**Exercise instructions:**
Copy out, word for word, the excerpt below about Microsoft as both a major buyer of Nvidia chips and a seller of AI services.
─── Excerpt ───
The Biggest Buyer and the Biggest Seller
Microsoft plays two roles in the AI boom. It is one of the largest buyers of Nvidia chips. And it is one of the best-placed companies to sell AI services to businesses.
At GTC 2026, Nvidia confirmed that Microsoft’s new Fairwater AI superfactories will run on Vera Rubin NVL72 rack systems. Microsoft has said about two-thirds of its total capital spending goes to GPUs and CPUs. With Nvidia holding 85–90% of the AI GPU market, most of that money goes straight to Nvidia’s products.
How Microsoft Earns from AI
Microsoft is not just buying chips — it is selling AI. Through Azure cloud, Copilot tools, and enterprise software. Every business that runs an AI agent runs it on Azure. Every token that agent produces earns Microsoft cloud revenue. As agents handle more tasks, Azure usage grows.
─── Source information ───
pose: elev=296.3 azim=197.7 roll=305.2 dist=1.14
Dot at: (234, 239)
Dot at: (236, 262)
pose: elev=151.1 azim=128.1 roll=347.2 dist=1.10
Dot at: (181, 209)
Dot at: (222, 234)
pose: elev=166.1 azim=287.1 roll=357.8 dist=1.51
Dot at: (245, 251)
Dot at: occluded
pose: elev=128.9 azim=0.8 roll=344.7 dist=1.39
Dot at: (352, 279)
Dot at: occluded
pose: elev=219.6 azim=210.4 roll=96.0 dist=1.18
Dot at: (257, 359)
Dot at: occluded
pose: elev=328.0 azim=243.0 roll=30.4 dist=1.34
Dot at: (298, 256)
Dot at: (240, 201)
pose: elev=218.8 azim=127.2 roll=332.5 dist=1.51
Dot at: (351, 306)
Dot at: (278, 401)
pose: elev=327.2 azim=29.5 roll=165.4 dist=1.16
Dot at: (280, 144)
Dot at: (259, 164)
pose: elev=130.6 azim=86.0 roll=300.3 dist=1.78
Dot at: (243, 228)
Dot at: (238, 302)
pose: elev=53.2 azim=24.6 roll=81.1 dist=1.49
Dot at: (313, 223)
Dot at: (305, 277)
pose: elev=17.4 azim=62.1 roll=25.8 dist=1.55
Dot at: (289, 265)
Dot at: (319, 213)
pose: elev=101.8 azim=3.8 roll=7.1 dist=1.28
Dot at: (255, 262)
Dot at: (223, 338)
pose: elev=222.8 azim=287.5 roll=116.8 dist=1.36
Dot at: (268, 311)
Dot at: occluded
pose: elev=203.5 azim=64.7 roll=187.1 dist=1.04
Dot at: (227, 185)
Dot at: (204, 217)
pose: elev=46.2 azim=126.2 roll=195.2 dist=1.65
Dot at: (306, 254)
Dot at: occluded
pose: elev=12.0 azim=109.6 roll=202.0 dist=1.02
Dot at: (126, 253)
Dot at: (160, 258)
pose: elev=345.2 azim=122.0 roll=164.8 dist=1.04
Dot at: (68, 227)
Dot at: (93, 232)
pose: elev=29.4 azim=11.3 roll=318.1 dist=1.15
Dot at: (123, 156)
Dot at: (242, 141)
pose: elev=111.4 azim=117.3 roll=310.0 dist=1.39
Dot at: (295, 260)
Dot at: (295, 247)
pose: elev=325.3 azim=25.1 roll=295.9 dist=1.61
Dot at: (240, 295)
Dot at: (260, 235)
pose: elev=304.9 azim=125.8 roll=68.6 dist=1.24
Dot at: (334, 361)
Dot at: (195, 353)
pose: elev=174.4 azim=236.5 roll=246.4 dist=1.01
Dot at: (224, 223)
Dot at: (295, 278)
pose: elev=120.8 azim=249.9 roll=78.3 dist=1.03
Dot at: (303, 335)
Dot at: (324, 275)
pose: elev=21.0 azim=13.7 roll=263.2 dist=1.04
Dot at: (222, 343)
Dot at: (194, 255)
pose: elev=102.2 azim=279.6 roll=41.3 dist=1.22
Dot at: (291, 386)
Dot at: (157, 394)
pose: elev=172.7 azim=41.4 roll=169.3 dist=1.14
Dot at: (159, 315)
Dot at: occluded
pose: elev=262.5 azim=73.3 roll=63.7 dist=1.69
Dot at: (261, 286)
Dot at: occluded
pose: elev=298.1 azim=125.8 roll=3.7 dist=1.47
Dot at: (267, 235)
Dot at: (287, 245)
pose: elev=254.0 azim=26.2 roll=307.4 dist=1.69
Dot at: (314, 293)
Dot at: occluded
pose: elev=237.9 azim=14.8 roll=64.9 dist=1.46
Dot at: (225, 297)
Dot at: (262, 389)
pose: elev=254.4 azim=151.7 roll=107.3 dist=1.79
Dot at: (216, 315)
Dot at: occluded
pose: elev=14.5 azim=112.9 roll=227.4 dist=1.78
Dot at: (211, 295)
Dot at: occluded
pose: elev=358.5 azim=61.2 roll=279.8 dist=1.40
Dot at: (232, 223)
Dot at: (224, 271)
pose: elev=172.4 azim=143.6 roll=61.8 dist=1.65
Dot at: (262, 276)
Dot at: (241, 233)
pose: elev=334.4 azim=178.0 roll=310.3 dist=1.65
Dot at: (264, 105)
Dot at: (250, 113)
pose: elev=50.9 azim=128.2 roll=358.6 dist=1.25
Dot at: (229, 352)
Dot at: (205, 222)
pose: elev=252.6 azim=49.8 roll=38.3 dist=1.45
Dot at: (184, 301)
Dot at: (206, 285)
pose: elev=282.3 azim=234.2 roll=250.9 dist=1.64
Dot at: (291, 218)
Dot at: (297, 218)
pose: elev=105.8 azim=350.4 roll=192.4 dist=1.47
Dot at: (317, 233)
───
**Answer to this problem:**
The Biggest Buyer and the Biggest Seller
Microsoft plays two roles in the AI boom. It is one of the largest buyers of Nvidia chips. And it is one of the best-placed companies to sell AI services to businesses.
At GTC 2026, Nvidia confirmed that Microsoft’s new Fairwater AI superfactories will run on Vera Rubin NVL72 rack systems. Microsoft has said about two-thirds of its total capital spending goes to GPUs and CPUs. With Nvidia holding 85–90% of the AI GPU market, most of that money goes straight to Nvidia’s products.
How Microsoft Earns from AI
Microsoft is not just buying chips — it is selling AI. Through Azure cloud, Copilot tools, and enterprise software. Every business that runs an AI agent runs it on Azure. Every token that agent produces earns Microsoft cloud revenue. As agents handle more tasks, Azure usage grows.